### TEXT FOR ANALYSIS
*** Begin section ***

- Healthcare organizations and advocacy groups are ganging up on the Centers for Medicare & Medicaid Services in a bid to compel more telehealth and telemedicine coverage.
The Healthcare Information and Management Systems Society (HIMSS), American Medical Association (AMA), American Medical Informatics Association (AMIA), Center for Connected Health Policy (CCHP) and Personal Connected Health Alliance (PCHA) all called on CMS to go beyond current proposals to amend the Medicare 2018 physician fee schedule and open the doors to more connected care services.
“HIMSS encourages CMS to embrace a reimbursement system that recognizes the unique characteristics of connected health that enhances the care experience for the patient, providers and caregivers,” outgoing HIMSS President and CEO H. Stephen Lieber and Denise W. Hines, chair of the HIMSS North America Board of Directors and CEO of the eHealth Services Group, wrote.
The organizations all submitted comments by the Sept. 11 deadline to a wide range of CMS proposals, including plans to add seven new telehealth-friendly CPT codes for Medicare reimbursement and scale back the bundled payment program for remote patient monitoring.
The letters follow comments delivered by the American Medical Group Association (AMGA) earlier this week. Also responding to CMS’ plans for the Medicare 2018 physician fee schedule, that organization argued that expanded telehealth coverage “is past due.”
In its letter, HIMSS called on CMS to support:
- Collaborative decision-making involving diverse care-teams. “Decisions are no longer just between a doctor and patient,” the organization wrote. “Connected technologies allow for the incorporation of a patient’s family and trusted advisors, as well as other allied health professionals, in the decision-making process.”
- Expanded care locations and always-on monitoring. “When patients are always connected, care (the interpretation of data and decision support) can occur at any time and in any place,” HIMSS said.
- A reliance on technology, connectivity and devices. “Connected health involves communication systems using a variety of components; these may be managed by the provider, the patient, or other parties in the care team,” HIMSS said.

*** End section ***

### EXERCISES
(a) By what deadline did the organizations in the telehealth coverage article submit their comments?
(b) List every organization that the telehealth coverage article says called on CMS to go beyond current proposals to amend the Medicare 2018 physician fee schedule.

### SOURCE MATERIAL
*** Begin section ***

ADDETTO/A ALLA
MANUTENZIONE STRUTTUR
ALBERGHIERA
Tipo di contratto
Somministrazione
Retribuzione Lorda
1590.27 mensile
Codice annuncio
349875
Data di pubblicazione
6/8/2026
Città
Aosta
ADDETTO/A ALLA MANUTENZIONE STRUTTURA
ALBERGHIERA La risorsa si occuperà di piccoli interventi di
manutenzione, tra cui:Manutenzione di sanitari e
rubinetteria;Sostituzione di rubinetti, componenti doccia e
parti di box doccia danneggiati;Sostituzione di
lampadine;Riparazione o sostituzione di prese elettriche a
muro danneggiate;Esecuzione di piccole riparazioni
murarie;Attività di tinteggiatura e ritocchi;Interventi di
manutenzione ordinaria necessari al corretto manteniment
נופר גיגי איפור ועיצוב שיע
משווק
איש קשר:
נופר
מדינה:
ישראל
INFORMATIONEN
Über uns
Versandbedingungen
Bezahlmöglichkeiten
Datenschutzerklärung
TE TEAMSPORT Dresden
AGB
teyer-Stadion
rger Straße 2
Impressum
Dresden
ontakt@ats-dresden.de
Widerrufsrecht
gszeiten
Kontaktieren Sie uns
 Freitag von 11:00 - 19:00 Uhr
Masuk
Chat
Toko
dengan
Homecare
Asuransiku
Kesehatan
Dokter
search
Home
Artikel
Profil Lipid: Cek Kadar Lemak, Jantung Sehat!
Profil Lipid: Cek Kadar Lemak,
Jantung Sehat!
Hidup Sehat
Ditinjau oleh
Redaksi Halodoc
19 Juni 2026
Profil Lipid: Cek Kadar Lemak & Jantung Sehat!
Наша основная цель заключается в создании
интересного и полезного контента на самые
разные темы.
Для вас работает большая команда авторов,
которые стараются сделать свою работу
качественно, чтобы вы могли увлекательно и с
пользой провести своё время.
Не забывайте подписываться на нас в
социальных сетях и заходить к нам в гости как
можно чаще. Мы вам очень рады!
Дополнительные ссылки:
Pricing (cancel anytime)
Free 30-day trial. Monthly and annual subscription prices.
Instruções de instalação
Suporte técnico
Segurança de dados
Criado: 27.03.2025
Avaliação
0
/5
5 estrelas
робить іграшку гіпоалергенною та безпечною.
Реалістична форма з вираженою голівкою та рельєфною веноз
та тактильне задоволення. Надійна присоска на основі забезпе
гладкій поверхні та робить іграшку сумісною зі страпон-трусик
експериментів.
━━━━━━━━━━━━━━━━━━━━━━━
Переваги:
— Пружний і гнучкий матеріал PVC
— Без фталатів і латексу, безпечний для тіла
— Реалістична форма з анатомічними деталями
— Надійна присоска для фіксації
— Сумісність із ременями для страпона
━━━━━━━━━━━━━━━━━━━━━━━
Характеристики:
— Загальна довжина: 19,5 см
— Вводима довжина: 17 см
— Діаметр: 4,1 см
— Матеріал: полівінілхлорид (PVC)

*** End section ***

### RESPONSES BY TASK
(a) Sept. 11

(b)
Healthcare Information and Management Systems Society (HIMSS)
American Medical Association (AMA)
American Medical Informatics Association (AMIA)
Center for Connected Health Policy (CCHP)
Personal Connected Health Alliance (PCHA)